◆ Experimente:
Por favor, informe quantas linhas dos registros abaixo contêm a sequência "bereik", levando em conta maiúsculas e minúsculas. Responda só com o número.

-------- Registros fornecidos --------

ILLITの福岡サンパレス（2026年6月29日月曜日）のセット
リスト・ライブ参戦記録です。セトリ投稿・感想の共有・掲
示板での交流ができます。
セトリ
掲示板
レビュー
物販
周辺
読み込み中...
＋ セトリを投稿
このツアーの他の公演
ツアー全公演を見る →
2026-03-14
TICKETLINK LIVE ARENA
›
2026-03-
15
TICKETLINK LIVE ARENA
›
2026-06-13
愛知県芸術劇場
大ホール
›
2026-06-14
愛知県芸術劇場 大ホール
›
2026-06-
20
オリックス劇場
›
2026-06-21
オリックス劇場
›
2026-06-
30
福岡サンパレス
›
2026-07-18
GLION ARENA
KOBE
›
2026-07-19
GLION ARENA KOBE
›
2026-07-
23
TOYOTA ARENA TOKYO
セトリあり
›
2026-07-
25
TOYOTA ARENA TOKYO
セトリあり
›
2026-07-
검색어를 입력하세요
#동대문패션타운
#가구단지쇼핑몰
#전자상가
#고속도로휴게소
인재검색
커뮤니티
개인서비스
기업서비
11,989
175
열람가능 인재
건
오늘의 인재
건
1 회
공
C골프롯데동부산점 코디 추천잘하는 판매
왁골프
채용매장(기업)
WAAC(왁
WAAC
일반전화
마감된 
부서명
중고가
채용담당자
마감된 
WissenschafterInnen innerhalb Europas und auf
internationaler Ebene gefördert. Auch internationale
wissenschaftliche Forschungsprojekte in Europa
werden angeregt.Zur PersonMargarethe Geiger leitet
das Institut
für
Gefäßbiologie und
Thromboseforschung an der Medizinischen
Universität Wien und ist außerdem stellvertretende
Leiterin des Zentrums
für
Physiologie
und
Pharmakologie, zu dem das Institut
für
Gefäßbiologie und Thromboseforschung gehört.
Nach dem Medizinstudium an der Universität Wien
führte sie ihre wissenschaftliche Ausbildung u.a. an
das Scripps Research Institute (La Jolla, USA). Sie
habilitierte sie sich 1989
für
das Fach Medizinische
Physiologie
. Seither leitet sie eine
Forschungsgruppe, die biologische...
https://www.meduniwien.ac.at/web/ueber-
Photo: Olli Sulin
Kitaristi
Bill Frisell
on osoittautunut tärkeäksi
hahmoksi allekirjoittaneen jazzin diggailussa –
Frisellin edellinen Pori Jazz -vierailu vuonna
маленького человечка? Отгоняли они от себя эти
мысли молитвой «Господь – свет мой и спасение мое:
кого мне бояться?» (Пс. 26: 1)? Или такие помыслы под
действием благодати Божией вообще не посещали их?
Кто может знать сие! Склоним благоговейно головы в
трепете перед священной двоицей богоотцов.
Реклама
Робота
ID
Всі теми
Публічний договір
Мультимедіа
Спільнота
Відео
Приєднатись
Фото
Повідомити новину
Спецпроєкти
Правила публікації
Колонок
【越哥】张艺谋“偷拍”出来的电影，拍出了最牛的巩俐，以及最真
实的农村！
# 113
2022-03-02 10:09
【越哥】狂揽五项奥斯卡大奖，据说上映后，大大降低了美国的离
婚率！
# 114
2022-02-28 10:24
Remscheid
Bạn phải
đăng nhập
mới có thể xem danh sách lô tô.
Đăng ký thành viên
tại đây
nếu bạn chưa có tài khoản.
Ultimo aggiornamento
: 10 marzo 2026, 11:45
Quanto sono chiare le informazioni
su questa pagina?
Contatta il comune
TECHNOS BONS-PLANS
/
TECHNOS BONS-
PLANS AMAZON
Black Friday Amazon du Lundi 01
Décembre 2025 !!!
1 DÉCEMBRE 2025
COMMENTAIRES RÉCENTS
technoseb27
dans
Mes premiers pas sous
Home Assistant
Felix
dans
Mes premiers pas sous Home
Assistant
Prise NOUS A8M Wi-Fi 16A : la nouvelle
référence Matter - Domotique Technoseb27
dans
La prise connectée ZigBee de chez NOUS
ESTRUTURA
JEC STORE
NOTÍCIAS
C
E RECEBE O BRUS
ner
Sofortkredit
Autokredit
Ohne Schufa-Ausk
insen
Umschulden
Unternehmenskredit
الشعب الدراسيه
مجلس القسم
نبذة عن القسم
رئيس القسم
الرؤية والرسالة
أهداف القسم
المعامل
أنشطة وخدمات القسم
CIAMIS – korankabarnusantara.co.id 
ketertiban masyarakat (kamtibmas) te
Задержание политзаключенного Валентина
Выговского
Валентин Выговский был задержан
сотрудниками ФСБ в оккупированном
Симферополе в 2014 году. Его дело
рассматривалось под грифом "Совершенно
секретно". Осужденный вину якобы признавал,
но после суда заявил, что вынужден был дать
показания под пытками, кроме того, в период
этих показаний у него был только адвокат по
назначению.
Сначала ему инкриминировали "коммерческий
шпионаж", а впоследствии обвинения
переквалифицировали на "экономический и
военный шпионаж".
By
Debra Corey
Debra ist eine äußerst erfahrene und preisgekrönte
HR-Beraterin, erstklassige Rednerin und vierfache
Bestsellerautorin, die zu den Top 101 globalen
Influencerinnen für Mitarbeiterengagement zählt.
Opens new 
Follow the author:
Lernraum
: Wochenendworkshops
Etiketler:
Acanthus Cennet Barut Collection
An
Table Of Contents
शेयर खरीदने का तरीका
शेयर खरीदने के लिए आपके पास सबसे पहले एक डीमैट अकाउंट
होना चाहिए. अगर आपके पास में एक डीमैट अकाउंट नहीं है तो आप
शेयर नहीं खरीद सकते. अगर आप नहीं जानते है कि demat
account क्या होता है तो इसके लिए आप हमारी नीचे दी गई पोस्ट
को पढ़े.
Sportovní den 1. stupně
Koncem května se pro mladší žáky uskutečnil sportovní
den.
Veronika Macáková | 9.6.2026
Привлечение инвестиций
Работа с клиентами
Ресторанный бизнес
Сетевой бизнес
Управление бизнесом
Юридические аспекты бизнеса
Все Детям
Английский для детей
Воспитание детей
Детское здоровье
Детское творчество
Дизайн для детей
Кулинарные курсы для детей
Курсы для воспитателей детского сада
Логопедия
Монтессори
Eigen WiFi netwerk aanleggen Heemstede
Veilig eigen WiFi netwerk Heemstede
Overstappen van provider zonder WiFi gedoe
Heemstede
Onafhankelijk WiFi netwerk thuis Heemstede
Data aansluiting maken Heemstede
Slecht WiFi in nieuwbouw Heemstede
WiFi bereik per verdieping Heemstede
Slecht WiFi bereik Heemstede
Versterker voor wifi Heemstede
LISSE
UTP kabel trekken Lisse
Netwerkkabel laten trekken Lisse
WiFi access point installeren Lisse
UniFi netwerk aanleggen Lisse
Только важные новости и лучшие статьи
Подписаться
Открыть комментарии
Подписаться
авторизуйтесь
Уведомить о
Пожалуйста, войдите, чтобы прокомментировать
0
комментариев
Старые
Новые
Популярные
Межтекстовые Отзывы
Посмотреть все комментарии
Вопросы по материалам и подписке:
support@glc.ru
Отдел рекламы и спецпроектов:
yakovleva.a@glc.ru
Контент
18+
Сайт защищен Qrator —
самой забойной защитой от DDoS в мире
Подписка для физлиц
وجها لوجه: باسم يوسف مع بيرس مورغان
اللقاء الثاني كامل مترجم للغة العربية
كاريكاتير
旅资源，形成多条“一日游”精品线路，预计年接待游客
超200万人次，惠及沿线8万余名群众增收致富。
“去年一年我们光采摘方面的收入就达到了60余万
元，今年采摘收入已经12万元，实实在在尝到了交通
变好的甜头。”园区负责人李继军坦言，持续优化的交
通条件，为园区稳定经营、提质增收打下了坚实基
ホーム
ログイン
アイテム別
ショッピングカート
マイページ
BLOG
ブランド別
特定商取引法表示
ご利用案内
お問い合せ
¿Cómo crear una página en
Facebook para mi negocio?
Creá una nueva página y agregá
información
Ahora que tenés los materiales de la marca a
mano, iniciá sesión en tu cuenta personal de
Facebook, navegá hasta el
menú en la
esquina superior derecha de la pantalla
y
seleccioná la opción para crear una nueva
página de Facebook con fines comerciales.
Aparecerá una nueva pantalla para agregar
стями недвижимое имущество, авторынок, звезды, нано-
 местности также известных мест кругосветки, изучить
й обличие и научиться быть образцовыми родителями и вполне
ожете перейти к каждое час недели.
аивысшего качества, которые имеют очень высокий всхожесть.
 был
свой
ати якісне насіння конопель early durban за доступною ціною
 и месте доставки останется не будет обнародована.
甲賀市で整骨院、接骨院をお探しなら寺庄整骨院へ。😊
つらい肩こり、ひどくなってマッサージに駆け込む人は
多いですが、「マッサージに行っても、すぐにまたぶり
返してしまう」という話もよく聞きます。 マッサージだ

--------

◆ Resultado do exercício:
2